The control room remained unoccupied. It was obviously designed to operate the whole complex when it was completed, but for the moment orders were transmitted through loudspeaker relays from the two guys in the armored hut at the entrance to the shelter.
For thirty minutes Bolan and the Icelander watched the activity on the rock face. The guard passed their hiding place three times, but he seemed more interested in the basin below than anything at gallery level.
When he reached the far side for the third time, Bolan raised his head cautiously and peered over the top of the nearest drum.
"The two dudes behind the steel shutter are looking the other way all the time," he said quietly. "Down into the chamber. The guard up here scrutinizes the cave with the slipway at the end of his promenade. Nobody uses the control room. What do those facts suggest to you?"
"We invade the control room," Bjornstrom replied, "when everybody's back is turned."
"Yeah. It'll save time when the next whistle blows plus we can probably wise ourselves up on the eventual operations technique, which should save time when we place the charges."
As soon as the guard turned his back and leaned over the rail again, Bolan and Bjornstrom crawled out from behind the drums, sped noiselessly to the control room and slipped inside.
On the floor, out of sight below the glass windows, Bolan stifled a gasp of astonishment when he saw the complexity of equipment in the small room.
Neatly labeled in Cyrillic lettering he saw multiple banks of switch gear and levers to operate the gates and dams of the lock, controls for the shaft and elevator, the generator turbines and all the pithead mechanism.
Plus radar installations, monitor screens, a data-bank terminal, the console for a massive computer and a complete radio transmitting and receiving deck. Above the benches, the wall glittered with dials.
"No problem putting this gear out of commission," Bolan said. "Three well-placed sticks would wreck all of it. But how long is it going to take them to replace it? I think they could be back where they are today by next spring, fully operative by summer. And that just isn't good enough. What we need is some structural damage, something to damage the whole damned base so completely that it can't be repaired at all."
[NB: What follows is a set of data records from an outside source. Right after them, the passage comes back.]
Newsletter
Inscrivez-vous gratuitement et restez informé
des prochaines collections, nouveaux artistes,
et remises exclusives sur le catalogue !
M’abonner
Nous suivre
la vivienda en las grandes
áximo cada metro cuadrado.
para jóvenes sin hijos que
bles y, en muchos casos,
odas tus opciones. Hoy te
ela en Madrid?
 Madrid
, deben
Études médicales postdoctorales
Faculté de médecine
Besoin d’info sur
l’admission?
"You mean like blowing a hole in the bottom of the fjord and letting all the water out?" Bjornstrom joked.
"Something like that. Destroying the shaft for a start. And if we could sabotage the entrance in some way."
"But we could!" Bjornstrom was excited. "Have you noticed the state of the rock when we came in?"
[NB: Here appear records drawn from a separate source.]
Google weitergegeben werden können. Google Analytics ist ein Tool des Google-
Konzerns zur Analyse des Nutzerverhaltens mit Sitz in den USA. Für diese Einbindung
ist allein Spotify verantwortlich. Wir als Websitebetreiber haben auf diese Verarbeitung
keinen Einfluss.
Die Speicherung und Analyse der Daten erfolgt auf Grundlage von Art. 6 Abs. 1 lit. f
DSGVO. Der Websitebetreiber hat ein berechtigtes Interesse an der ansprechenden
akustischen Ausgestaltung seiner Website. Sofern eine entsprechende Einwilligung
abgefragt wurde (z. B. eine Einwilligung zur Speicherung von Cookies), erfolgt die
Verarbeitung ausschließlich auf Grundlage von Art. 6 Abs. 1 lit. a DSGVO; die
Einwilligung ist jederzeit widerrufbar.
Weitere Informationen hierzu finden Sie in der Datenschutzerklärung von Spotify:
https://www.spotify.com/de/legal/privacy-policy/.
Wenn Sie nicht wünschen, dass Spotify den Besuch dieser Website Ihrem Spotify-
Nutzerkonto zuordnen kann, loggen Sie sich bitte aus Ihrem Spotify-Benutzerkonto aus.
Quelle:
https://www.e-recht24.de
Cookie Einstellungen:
"Yeah, it was weathered to hell. Dangerous too, some of it rotted enough to crumble away in your hand."
"Something else besides. There is two hundred feet of cliff above the main entrance. This is one big weight to press down on an arch that does not even have a keystone."
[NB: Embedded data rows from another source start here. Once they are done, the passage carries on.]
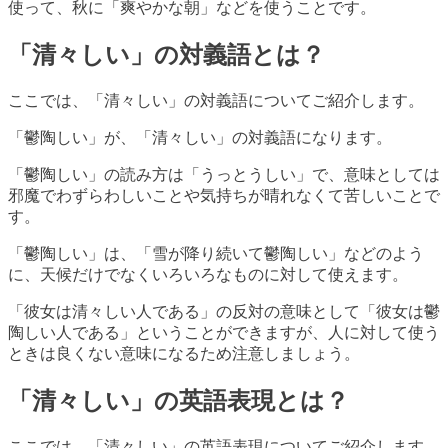
使って、秋に「爽やかな朝」などを使うことです。
「清々しい」の対義語とは？
ここでは、「清々しい」の対義語についてご紹介します。
「鬱陶しい」が、「清々しい」の対義語になります。
「鬱陶しい」の読み方は「うっとうしい」で、意味としては
邪魔でわずらわしいことや気持ちが晴れなくて苦しいことで
す。
「鬱陶しい」は、「雪が降り続いて鬱陶しい」などのよう
に、天候だけでなくいろいろなものに対して使えます。
「彼女は清々しい人である」の反対の意味として「彼女は鬱
陶しい人である」ということができますが、人に対して使う
ときは良くない意味になるため注意しましょう。
「清々しい」の英語表現とは？
ここでは、「清々しい」の英語表現についてご紹介します。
"You mean?.." Bolan in turn looked excited.
"I mean there is already a cracking and a partial subsidence. One big slab of granite has slipped and jammed itself across a chimney in the rock face. While it is there, all remains firm. But if it was not there..." Bjornstrom paused and shook his head.
"How much would come down?"
"I am not a professional quarryman, but I think maybe one thousand, two thousand tons."
"Right into the channel leading to the cavern? You mean it could block or at least partly block the minisubs' entry?"
The Icelander nodded.
Bolan was jubilant. "And that damage they could never repair. They could never clear the passage again because it couldn't be done secretly the whole world would see what they were doing! Can we get to this slab unseen? Have we enough plastic to dislodge it?"
"We need to fracture only one corner, then it would move. After that, the weight of the rock will do the rest. But to be sure we would require maybe ten or twelve sticks."
"Okay. We'll place the others more carefully. And the access?"
"It is not difficult," Bjornstrom said. "A crevice not far above the ledge where we came in is near enough to the slab for the explosive to work. But it must be done while everyone is in the shelter because the crevice is inside the arch and the man putting it there can be visible to any person on the quay or in the gallery."
"No sweat," Bolan said. "If necessary we'll create a diversion!"